Passage:
++++++++

JEE Physics — Work Energy and Power Complete Chapter Guide

Chapter Overview & Weightage

Work, Energy and Power sits in the sweet spot of JEE Physics — moderate difficulty, high conceptual connectivity, and consistent presence every year. Questions here often combine with Rotational Mechanics, Centre of Mass, or even Modern Physics (photoelectric effect uses work function).

Weightage pattern (JEE Main): 1–2 questions per paper, occasionally 3. That’s 4–8 marks per attempt — enough to swing your percentile by 3–5 points. JEE Advanced typically places one question in the comprehension or integer type format, testing potential energy curves or collision types.

Year	JEE Main (Questions)	JEE Advanced	Key Topics Tested
2024	2	1	Work-energy theorem, elastic collision
2023	2	1	Conservative forces, PE curves
2022	1	2	Power, non-conservative work
2021	2	1	Variable force work, collision
2020	2	1	Spring potential energy, power
2019	1	2	WE theorem with friction, head-on collision

The chapter has been present in every JEE Main session from 2019–2024 without exception. Treat it as a guaranteed 4 marks.

Key Concepts You Must Know

Ranked by exam frequency (high to low):

Work-Energy Theorem — The net work done on an object equals its change in kinetic energy: $W_{net} = \Delta KE$ . This is the most-tested idea in the chapter.
Conservative vs Non-conservative forces — Gravity and spring force are conservative (path-independent); friction is non-conservative. The distinction matters for when you can apply conservation of energy.
Potential Energy Curves — Reading $U$ vs $x$ graphs: finding equilibrium points, determining stability, extracting force via $F = -\frac{dU}{dx}$ .
Conservation of Mechanical Energy — Valid only when no non-conservative forces do work (or their work is zero).
Elastic and Inelastic Collisions — Coefficient of restitution, velocity expressions post-collision, and the special case of equal masses.
Work done by variable forces — $W = \int F \cdot dx$ . Usually appears as a graph (area under $F$ - $x$ curve) or polynomial force.

++++++++

Items:
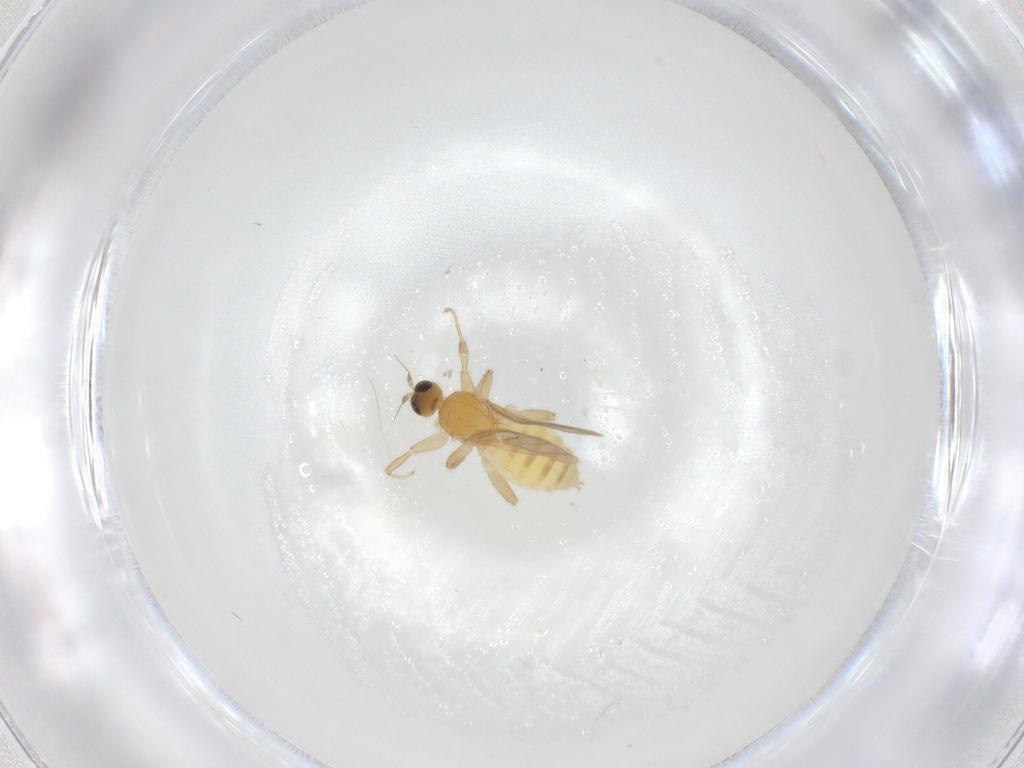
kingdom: Animalia
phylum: Arthropoda
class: Insecta
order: Diptera
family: Hybotidae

++++++++

Exercise task:
Retype the part of the Work, Energy and Power guide that opens with the words containing "Conservative vs Non-conservative" and closes with "work is zero).".

Solution to the exercise:
Conservative vs Non-conservative forces — Gravity and spring force are conservative (path-independent); friction is non-conservative. The distinction matters for when you can apply conservation of energy.
Potential Energy Curves — Reading $U$ vs $x$ graphs: finding equilibrium points, determining stability, extracting force via $F = -\frac{dU}{dx}$ .
Conservation of Mechanical Energy — Valid only when no non-conservative forces do work (or their work is zero).